Jakarta is on high alert for Independence Day
Indonesian police have arrested 10 people in connection with the bomb explosion at an international hotel in Jakarta earlier this month, the national chief of police has announced.
General Dai Bachtiar said they were arrested in two separate raids but gave few details of the suspects.
The explosion at the Marriott Hotel in Jakarta on 5 August killed 12 people and wounded 150.
News of the arrests come as Indonesia was on a heightened state of alert on Sunday as it marked 58 years of independence from Dutch colonial rule.
Security forces surrounded Jakarta's hotels, churches and offices owned by foreign companies.
After Independence Day ceremonies at the presidential palace
General Bachtiar told reporters: "First we captured six people, and then four people."
He gave few other details, but added: "This is still developing. We are still searching for several people who need to be arrested."
A 28-year-old man from western Sumatra, Asmar Latinsani, has already been identified by police as the bomber alleged to have carried out the suicide attack.
His severed head was found at the scene and was identified by two jailed members of the Jemaah Islamiah group who said they had recruited him.
General Bachtiar's announcement comes days after the arrest of Hambali, an Indonesian whose real name is Riduan Isamuddin, the suspected head of Jemaah Islamiah group which has been linked with the blast.
The group has also been blamed for the 2002 Bali bombing and other attacks around the region.
BBC correspondent Rachel Harvey says Indonesia's Independence Day will be a time for reflection as well as celebration for the country.

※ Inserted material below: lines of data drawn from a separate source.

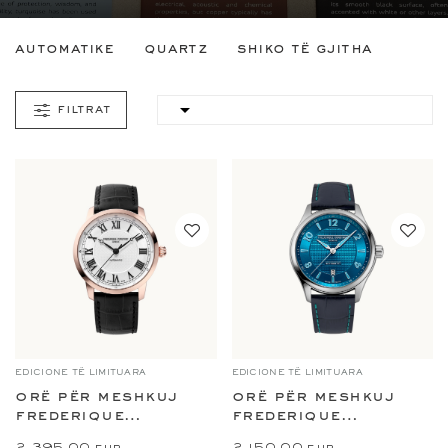
automatike
quartz
shiko të gjitha

filtrat
EDICIONE TË LIMITUARA
EDICIONE TË LIMITUARA
orë për meshkuj
orë për meshkuj
frederique
frederique
constant classics...
constant classics...
2 395,00 eur
2 150,00 eur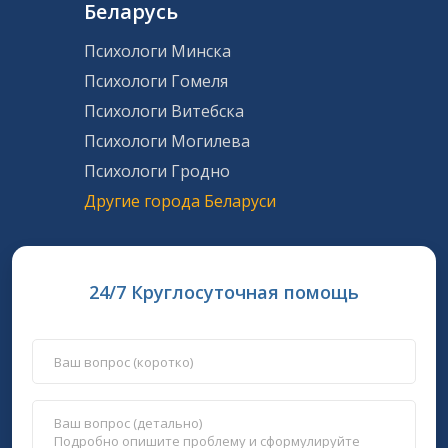
Беларусь
Психологи Минска
Психологи Гомеля
Психологи Витебска
Психологи Могилева
Психологи Гродно
Другие города Беларуси
24/7 Круглосуточная помощь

The hotel explosion and the continuing military conflict in the north-western province of Aceh has raised difficult questions about Indonesia's stability.
Our correspondent says that since the Jakarta bombing, the government appears more determined than ever to protect the unitary state of Indonesia.
Senior ministers say it is the time to stick together as the country is under attack.
But, perhaps the most worrying thing for Indonesia's leaders - our correspondent says - as they contemplate 58 years of independence from colonial rule is that these days the enemies appear to come from within.